Do Macs make as much of a mess of the hard drive as PC's do concerning multiple copies of files and file fragments? Does OS X grow infinitely bigger the way that Windows does? Does OS X significantly slow down the way Windows does after a couple of months of usage?
In any case, thanks for the info. I'm still learning alot about Macs. I just got my first Mac-Powerbook 1 GHz with Superdrive. I thought all the info on the Apple website about the G4 processor was pretty cool, but maybe it's all smoke and lights to keep Apple users happy while their company is in trouble.
I hate to break it to you, but there's this think called marketing. They tell lies by twisting the truth in a complicated way to make people believe things that aren't necessarily true.
When apple claims to have 266MBs of bandwidth for PCI devices, they dont' tell you that is only for 64 bit pci devices. Most PCI devices, save high end scsi cards, are 32 bits, meaning they go at the same 133MBs speed that they claim pcs can only do. Secondly, the integration of a north bridge and south bridge chips into the system controller does not give an advantage- it still does the same work of the two, it still has the same elements. Not only that, but the two bridges in PCs are connected by a very fast bus, 266 or 533 MBs, and it isn't a bottleneck like Apple claims. In the old days (97-98) this wasn't so, but it has been since around 2000. If you want proof, Intel calls it part of their hub archietcutre, Via calls it the V-Link, and AMD calls is hypertransport, and it's also called a backside bus.
The velocity engine uses the same concept as the entire CISC instruction set does- work on mutiple data sets in the same instruction. THat is why people hated the CSIC instructino set- they were too complicated! But, what Apple has said was a disadvantage in the past is now a benefit. That's marketing.
"Jaguar includes enhanced preemptive multitasking, symmetric multiprocessing and multithreading capabilities..."
Hello? These have been in the NT kernel since it's inception with NT 3.1. These are basic computing concepts that Apple has marketed because they are fancy names. There are not unique to Apple; Apple is the only one that advertises them because they sound good. That's marketing. Look at Microsoft's marketing- see those same buzz words?
http://www.microsoft.com/ntworkstat...ctOverview/FeatureList/Windows95/techdiff.asp Of course you do, they're there to sell products, NOT be a technical comparison of two technologies.
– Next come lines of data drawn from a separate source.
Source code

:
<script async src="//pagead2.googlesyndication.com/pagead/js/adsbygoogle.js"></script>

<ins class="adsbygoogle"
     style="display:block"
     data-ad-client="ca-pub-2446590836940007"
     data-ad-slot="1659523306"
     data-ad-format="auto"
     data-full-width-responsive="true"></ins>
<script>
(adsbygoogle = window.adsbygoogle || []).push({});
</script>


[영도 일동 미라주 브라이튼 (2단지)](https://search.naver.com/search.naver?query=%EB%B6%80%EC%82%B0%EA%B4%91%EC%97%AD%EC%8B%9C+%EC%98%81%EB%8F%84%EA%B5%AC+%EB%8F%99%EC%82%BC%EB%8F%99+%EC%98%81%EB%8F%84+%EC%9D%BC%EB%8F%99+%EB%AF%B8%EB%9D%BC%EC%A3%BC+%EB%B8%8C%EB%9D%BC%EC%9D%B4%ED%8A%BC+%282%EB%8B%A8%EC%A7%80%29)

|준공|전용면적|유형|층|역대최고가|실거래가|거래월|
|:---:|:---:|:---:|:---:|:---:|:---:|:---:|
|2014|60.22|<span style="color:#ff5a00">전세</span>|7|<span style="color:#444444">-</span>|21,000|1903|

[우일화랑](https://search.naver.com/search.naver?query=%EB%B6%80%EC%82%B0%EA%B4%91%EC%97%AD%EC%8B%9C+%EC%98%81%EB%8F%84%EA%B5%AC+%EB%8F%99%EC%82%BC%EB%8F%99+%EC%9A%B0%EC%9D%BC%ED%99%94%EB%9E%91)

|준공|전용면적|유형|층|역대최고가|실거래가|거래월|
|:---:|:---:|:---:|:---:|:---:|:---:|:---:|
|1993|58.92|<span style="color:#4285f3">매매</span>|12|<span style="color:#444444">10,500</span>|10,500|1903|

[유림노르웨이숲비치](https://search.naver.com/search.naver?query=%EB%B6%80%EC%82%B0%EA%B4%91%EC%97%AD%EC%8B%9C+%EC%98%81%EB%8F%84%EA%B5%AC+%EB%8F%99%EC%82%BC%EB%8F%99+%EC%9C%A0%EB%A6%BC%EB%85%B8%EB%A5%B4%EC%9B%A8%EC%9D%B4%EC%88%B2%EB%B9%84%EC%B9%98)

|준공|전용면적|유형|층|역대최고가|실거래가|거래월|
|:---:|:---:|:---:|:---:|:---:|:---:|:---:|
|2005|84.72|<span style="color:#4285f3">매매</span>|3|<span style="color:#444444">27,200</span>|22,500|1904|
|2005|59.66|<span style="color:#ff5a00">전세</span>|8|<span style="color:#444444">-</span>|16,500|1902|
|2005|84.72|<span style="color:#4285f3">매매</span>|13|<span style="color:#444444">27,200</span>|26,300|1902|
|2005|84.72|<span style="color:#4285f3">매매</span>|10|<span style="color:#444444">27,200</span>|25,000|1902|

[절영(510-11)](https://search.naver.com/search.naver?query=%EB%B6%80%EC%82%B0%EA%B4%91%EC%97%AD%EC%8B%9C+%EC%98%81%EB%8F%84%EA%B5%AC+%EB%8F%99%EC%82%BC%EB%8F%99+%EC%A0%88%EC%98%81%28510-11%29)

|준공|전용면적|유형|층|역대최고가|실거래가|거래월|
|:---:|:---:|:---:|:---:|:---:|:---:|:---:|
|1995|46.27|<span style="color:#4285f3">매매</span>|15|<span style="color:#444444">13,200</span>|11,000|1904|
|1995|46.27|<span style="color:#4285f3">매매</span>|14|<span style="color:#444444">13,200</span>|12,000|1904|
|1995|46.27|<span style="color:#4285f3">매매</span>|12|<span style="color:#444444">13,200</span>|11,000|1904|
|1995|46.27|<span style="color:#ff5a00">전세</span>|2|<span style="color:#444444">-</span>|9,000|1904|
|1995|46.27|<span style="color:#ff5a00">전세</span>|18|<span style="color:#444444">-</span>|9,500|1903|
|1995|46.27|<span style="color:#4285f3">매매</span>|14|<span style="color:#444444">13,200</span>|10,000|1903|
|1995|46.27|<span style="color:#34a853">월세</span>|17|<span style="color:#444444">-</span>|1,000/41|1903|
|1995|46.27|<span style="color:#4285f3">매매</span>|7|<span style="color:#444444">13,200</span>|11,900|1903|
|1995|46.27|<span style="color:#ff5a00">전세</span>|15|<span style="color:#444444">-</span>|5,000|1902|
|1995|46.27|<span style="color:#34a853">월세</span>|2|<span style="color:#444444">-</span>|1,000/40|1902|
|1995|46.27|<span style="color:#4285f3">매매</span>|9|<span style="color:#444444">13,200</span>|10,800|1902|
I know this may be hard to believe, but a standard means that it's the same (supposedly) across different things. PCI bus is standard. Memory controllers operate on standards. The processing of 1's and 0's are standard. Just because they use a different instruction format does not mean that PowerPC and X86 are completely two different beasts. At the heart they still have the same ALU's, the same shift units, the same floating point units(even if different sizes). What is different is how they are implemented (using a carry & look ahead adder, putting in multiple decoders to have 3 different pipelines) and the physical electronics underneath. Apple can go and put on their website how their floating point conforms to IEEE standards, that does not make it unique.